There are many ways to track whether people are satisfied with your company. The first (and often times most difficult) way, is to split your customers. If you have a larger company, involve your analytics team and break-up the “new” and “returning” customers into different channels. If you are the owner of a smaller company, it may be as easy as writing down which customers come back, and if they do not, why. Online forums and social media websites are great places to see what customers are saying about you. Conduct a search on relevant websites and see why your customers are dissatisfied with your company.
However, it’s never good to try and let it get to this point. Other people searching for your product might see these reviews and be scared away. The main goal is not to fix these issues, but to stop them before they ever happen. If they do happen, don’t skimp on making it better. For example, if you run an online company and the purchasing process is laborious, it’s important to fix the issue. Something like that, although seemingly superfluous, could seriously damage the long-term image of your company. It’s always proper to fulfill a customer’s realistic expectations, whether they’re big or small.
One way to solve problems is by keeping your contact information readily available to the public. Keeping it on your website or even on direct mailing materials, such as address labels, is a great way to show that you can be contacted easily. Putting your information on return address labels is especially great for those customers that are not technologically savvy. Often times, you can troubleshoot customer issues through social media. In a study done by Maritz Research, 86% of people who tweet (on Twitter) their problems towards a brand would like those problems answered. Of the problems that were responded to, 75% of people felt satisfied with the answer. While not all of the issues are broadcast through Twitter, it can be used as a valuable channel to sew up customer problems. Finally, having an easy way for customers to reach you directly (either through phone or quick-response email) is important. When people know you are available, they will respect you more.
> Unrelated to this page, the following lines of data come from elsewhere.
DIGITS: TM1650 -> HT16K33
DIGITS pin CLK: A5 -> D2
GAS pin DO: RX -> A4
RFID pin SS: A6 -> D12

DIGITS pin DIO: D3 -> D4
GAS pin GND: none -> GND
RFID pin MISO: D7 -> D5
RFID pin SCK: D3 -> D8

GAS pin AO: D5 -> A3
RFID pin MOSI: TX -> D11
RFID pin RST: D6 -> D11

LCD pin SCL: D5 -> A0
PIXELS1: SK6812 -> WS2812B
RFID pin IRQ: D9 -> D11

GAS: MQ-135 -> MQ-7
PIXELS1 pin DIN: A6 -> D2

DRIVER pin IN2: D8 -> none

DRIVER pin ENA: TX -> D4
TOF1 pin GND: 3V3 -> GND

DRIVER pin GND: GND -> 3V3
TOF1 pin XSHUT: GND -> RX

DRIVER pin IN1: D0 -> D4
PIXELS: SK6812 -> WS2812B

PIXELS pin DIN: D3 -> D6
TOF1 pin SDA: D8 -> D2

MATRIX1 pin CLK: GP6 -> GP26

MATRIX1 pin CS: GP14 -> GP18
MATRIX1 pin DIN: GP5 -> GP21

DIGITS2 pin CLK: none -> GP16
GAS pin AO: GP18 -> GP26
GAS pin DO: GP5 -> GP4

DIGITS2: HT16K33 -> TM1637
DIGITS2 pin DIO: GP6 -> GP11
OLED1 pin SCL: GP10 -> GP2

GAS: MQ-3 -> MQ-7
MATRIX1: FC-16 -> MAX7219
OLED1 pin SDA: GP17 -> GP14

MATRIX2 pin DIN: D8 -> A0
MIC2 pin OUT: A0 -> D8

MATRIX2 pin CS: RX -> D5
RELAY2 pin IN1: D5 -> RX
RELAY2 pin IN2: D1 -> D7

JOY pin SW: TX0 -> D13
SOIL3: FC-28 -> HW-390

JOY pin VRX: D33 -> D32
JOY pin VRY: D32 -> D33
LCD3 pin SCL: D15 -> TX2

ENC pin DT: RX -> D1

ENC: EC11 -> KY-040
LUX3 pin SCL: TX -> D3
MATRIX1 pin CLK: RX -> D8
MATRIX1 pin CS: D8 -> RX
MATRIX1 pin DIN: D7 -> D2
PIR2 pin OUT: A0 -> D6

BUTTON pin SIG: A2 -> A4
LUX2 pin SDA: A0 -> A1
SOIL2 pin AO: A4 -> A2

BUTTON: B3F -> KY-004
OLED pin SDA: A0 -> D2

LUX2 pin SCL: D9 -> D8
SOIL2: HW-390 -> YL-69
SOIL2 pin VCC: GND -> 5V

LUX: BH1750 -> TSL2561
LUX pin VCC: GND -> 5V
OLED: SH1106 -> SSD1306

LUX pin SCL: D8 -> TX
While fixing issues for dissatisfied customers is a must, it’s better to try and solve the problems before they begin. Create your products and services with the expectations of the customer in mind. If you end up with customer problems, execute a solution plan quickly and directly to show the customer that you care about their personal well-being. While marketing the product is important, keeping the customer happy gets them coming back time and time again.